Ayat-ayat selanjutnya, yakni 49-55, berupa pembacaan kembali sejarah
terjadinya umat Israel. Ditekankan tindakan-tindakan hebat Tuhan yang
membela orang-orang yang dikasihiNya di hadapan pihak-pihak yang mau
menindas mereka. Puji-pujian yang terungkap dalam Magnificat ini senada
dengan ungkapan kegembiraan dan kepercayaan akan perlindungan ilahi seperti
terdapat dalam Kidung Hana dalam 1Sam 2:1-10.

Sering ada anggapan bahwa penderitaan, kemelaratan, ketidakberuntungan, aib,
semuanya ini dikenakan sebagai hukuman bagi kesalahan. Juga dianggap bahwa
hukuman bisa juga diturunkan kepada keturunan orang yang bersalah. Dosa
menurun, hukuman berkelanjutan.

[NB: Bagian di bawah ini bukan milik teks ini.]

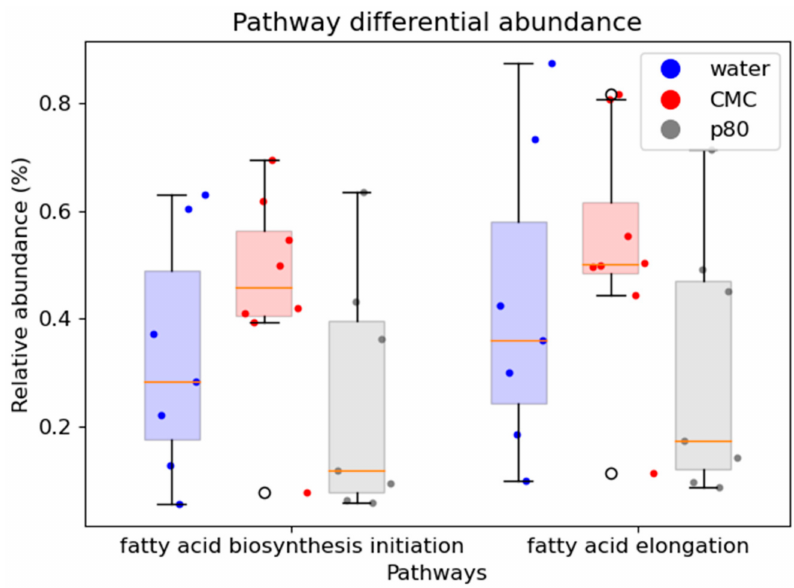
Figure 7. The effect of the CMC (1% w / v , red), P80 (1% v / v , gray), and water (control, blue) on select metabolic pathways. CMC illustrates a clear trend toward increased fatty acid biosynthesis initiation and elongation compared to P80 and water treatment. Medians and interquartile ranges are provided for each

Dalam Kidung Magnificat pendapat seperti ini
tidak diikuti. Malah ditegaskan bahwa Tuhan membela orang yang percaya
kepadanya yang meminta pertolongan dariNya. Bagaimana dengan orang yang
hidupnya beruntung, menikmati kelebihan, tidak kurang suatu apa? Apakah
mereka itu akan dikenai malapetaka? Kiranya bukan itulah yang dimaksud.

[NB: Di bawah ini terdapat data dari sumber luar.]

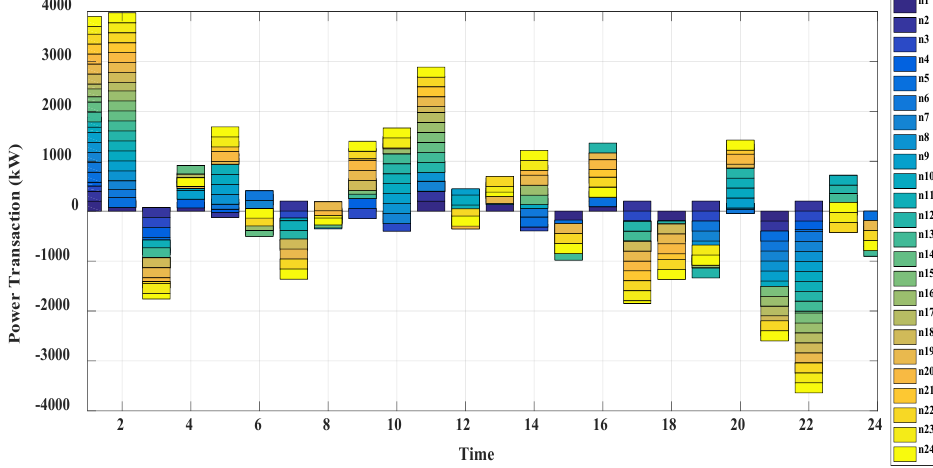
Figure 7. The power transaction between the grid and the hub system.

Orang-orang yang beruntung dihimbau agar mengambil sikap seperti Tuhan
sendiri, yakni memperhatikan mereka yang kurang beruntung. Sama sekali
bertolak belakang bila orang membiarkan kekayaan, kedudukan, kepintaran
membuat sesama yang kurang beruntung menjadi terpojok atau kurang mendapat
kesempatan untuk maju. Inilah yang kiranya hendak disampaikan dalam ay.

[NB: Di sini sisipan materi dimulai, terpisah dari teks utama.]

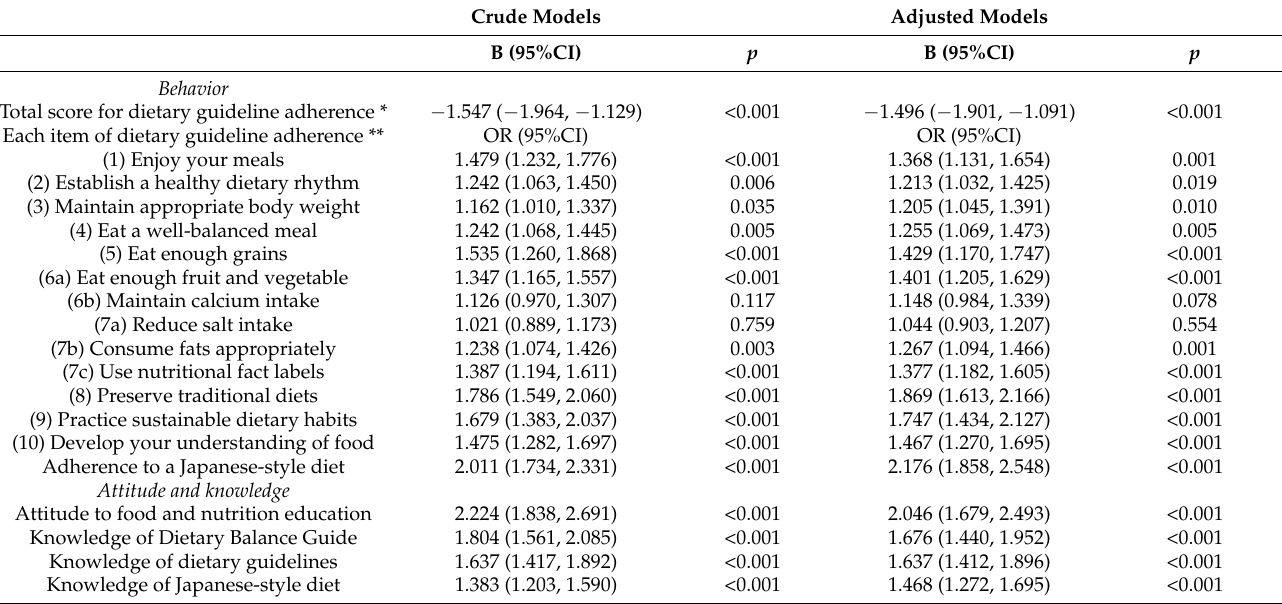
Table 2. Relationships between food production experience and behavior, attitude, and knowledge of dietary recommendations (N = 3461).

52-53 yang mengatakan bahwa orang congkak hati akan diceraiberaikan, orang
berkedudukan akan direndahkan, orang kaya akan disuruh pergi dengan tangan
hampa. Kidung Magnificat mengajak orang-orang yang merasa beruntung
diberkati oleh Tuhan dengan kelebihan bukan untuk menikmatinya melainkan
untuk memungkinkan sesama ikut beruntung. Di sini tidak ditawarkan sebuah
teologi penjungkirbalikan nasib, melainkan pelurusan hakikat kehidupan
sendiri.

Kepercayaan akan kebesaran Tuhan tidak bisa diterapkan begitu saja untuk
memerangi ketimpangan sosial yang mengakibatkan adanya ketidakadilan yang
melembaga. Namun demikian, kepercayaan ini dapat membuat manusia makin peka
dan mencari jalan memperbaiki kemanusiaan sendiri. Keterbukaan kepada
dimensi ilahi akan membuat orang makin lurus.

MEMELIHARA FIRMAN ALLAH

Dalam bacaan Injil dalam Misa Vigilia (Luk 11:27-28) disebutkan ada seorang
perempuan yang menyebut bahagia ibu yang melahirkan Yesus (Luk 11:27). Yesus
menambahkan, "Yang berbahagia ialah mereka yang mendengarkan firman Allah
dan yang memeliharanya." Kata Indonesia "memelihara" ini dengan tepat
mengutarakan kembali ungkapan aslinya yang memuat pengertian menjaga,
menelateni, membesarkan. Agak disentuh teologi sabda seperti diutarakan
dalam pembukaan Injil Yohanes. Yang menarik ialah adanya penekanan pada
kegiatan pihak manusia. Dikatakan manusia memelihara sabda Allah. Berarti
sabda itu juga bisa berkembang dalam diri manusia dan bahkan menjadi bagian
kehidupannya. Maria ialah salah satu yang menjalankannya. Seperti diutarakan
dalam Luk 1:38 "Terjadilah padaku menurut perkataanmu itu", sabda Allah yang
dibawakan malaikat kepadanya menjadi kehidupan karena diterimanya dan
dikandungnya. Dan Maria melahirkannya tadi dalam ujud manusia. Kata-kata
Yesus yang diteruskan dalam Luk 11:28 tadi memperjelas apa artinya
berbahagia karena bisa melahirkan dan membesarkannya. Maria berbahagia
karena ia mendengarkan firman Allah serta memeliharanya.